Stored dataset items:
--------------------

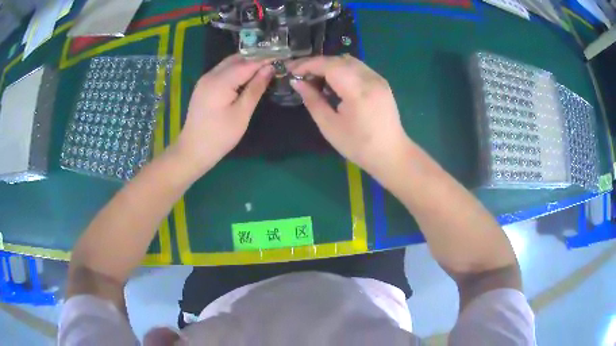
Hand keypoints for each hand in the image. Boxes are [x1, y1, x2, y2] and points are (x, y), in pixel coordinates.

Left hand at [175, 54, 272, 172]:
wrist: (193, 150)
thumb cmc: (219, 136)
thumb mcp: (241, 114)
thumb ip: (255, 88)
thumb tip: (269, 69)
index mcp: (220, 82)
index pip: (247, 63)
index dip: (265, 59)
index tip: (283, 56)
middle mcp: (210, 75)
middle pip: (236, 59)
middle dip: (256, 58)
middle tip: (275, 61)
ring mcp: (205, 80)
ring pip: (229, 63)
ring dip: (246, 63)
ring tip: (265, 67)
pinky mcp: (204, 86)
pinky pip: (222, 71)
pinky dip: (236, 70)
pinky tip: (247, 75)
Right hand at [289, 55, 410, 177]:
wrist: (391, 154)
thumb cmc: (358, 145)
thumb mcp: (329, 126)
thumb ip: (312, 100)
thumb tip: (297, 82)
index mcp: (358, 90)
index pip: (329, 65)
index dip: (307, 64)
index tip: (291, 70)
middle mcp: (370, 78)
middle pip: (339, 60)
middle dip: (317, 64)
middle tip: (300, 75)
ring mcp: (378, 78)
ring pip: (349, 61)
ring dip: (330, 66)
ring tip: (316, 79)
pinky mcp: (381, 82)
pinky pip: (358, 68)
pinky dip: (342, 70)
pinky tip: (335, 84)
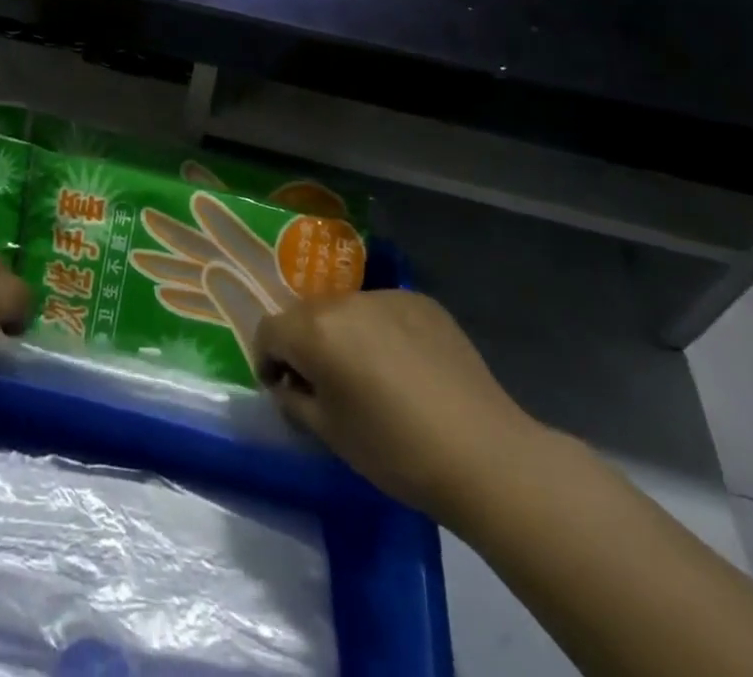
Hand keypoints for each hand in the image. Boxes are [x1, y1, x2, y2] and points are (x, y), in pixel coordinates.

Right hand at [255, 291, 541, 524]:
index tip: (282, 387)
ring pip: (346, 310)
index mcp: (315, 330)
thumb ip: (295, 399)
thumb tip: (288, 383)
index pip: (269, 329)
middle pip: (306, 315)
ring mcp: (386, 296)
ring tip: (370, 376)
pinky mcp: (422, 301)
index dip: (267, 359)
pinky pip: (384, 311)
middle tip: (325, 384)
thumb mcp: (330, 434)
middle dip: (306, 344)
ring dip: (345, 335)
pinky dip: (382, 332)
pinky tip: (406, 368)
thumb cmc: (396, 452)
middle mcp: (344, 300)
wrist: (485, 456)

--------------------

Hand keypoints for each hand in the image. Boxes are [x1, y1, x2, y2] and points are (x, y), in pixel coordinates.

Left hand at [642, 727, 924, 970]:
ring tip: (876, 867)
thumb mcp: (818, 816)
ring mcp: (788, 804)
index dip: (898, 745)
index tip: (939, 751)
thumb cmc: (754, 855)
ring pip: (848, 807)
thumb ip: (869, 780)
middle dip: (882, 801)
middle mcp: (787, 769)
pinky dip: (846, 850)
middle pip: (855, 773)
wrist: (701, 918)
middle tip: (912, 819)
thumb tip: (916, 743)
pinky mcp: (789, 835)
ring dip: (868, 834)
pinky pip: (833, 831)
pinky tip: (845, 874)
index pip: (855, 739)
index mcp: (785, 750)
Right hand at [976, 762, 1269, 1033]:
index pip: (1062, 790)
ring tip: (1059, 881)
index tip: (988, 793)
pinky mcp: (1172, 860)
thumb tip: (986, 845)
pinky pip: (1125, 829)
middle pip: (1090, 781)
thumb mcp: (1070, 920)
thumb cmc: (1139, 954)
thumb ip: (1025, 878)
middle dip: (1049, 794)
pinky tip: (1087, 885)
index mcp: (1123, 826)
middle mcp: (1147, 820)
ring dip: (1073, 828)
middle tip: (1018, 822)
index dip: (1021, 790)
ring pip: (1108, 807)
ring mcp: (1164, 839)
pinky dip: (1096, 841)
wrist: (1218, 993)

--------------------

The copy should hold only the lines from the one with "middle tip: (300, 75)" through the one with "wrist: (485, 456)", exactly as they stand above. Leave out the pictures.

* RESPONSE AREA:
middle tip: (300, 75)
ring mcp: (378, 78)
ring pip: (349, 61)
ring dip: (330, 66)
ring tip: (316, 79)
pinky mcp: (381, 82)
pinky pip: (358, 68)
pinky dip: (342, 70)
pinky tip: (335, 84)
Hand keypoints for each hand in the image. Boxes are [x1, y1, x2, y2] and points are (x, y), in pixel coordinates.

Right hand at [255, 291, 541, 524]:
index tip: (282, 387)
ring pip: (346, 310)
index mcp: (315, 330)
thumb ip: (295, 399)
thumb tip: (288, 383)
index pip: (269, 329)
middle pip: (306, 315)
ring mcp: (386, 296)
ring tip: (370, 376)
pinky mcp: (422, 301)
index dip: (267, 359)
pinky pip: (384, 311)
middle tip: (325, 384)
thumb mcp: (330, 434)
middle dip: (306, 344)
ring dip: (345, 335)
pinky dip: (382, 332)
pinky tip: (406, 368)
thumb cmc: (396, 452)
middle mcp: (344, 300)
wrist: (485, 456)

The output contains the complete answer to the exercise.